We also need to teach teachers how to facilitate challenging conversations. Schools should not be places of indoctrination of any kind. Education should equip students with the ability to read, question, analyze, and discuss. Assuming this is what is happening – as opposed to the brainwashing teachers are being accused of – school board members, Commissioners of Education, and deans and professors in colleges of education need to speak out, stand up, educate parents and communities, and challenge the rhetoric of misguided politicians fighting to limit what is able to be talked about. We need public affirmation that teachers will be supported when they facilitate discussion. We need a public service campaign to help set it all straight. Meanwhile, we need to educate students – that is our job. And teachers need to know that we have their back. This is going to go to court in multiple states. We have to reclaim our mission, or American educators may as well quit and go home.
IHE: We know you’re a big fan of IHE’s solutionary approach to learning. What about the solutionary process do you find particularly valuable for schools and students?
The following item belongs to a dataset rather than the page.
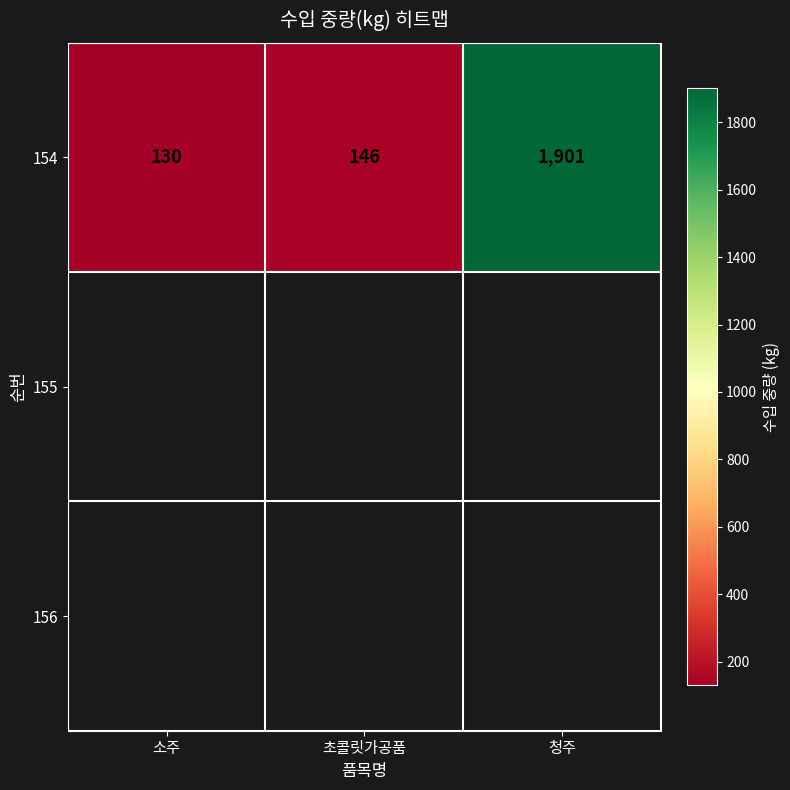

Where does the data first go above 146?

청주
Julie: The Solutionary framework goes further than most problem-based learning approaches in two ways: First, it encompasses systems thinking and stresses the importance of analyzing any issue using a systems lens. That is critical because looking at issues in isolation is not adequate to come up with real solutions, as opposed to “bandaids.” Second, the Solutionary framework includes a moral imperative – to do the most good and least harm to people, animals, and the planet. I also think that the Solutionary process is clearer than many similar approaches, and that the Solutionary Guidebook for teachers and How to Be a Solutionary guidebook for students provide step-by-step guidance for teachers and for solutionaries-in-training. Use of the Solutionary framework supports robust research, inquiry, agency, creative and critical thinking, and communication. The Solutionary process engenders teaching and learning that matters and that truly prepares students to successfully meet their futures. By practicing the process with different issues, students get progressively better at being solutionaries as well as more confident that they can contribute to positive outcomes to the challenges they will inevitably face during their lifetimes. This is something that can be done at a scale that will ready an entire generation to become solutionaries – a most worthy educational outcome!
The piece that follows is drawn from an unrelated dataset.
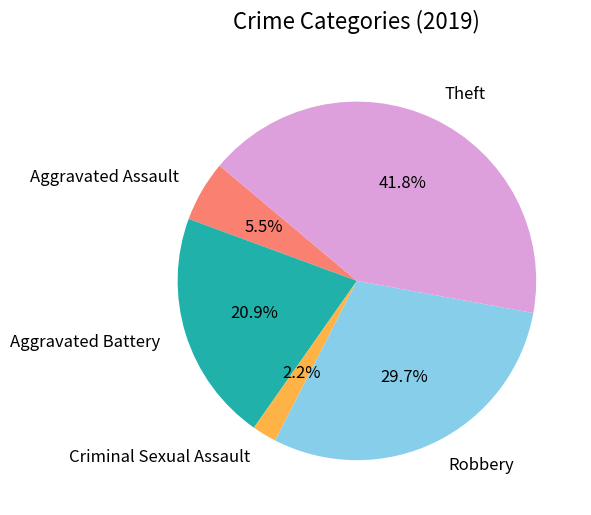

To the nearest percent, what is the difference between the Theft and Criminal Sexual Assault slice percentages?

40%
IHE: You received the curriculum leader of the year award in the state of Maine, which is quite an honor. What about your work do you think came to the attention of the state?
Julie: My colleagues told me that they consider me to be a thought leader and a team player. They watched me dig in with educators across the state as well as in my own district to figure out solutions for how to implement state mandates in ways that were good for students. I gave time to support new curriculum leaders and facilitated workshops, shared work we were doing in our district, and shared resources. I also spoke up at the local and state level, addressing things I felt strongly about. People seemed to think I played a constructive role. I was very honored to be recognized with the award.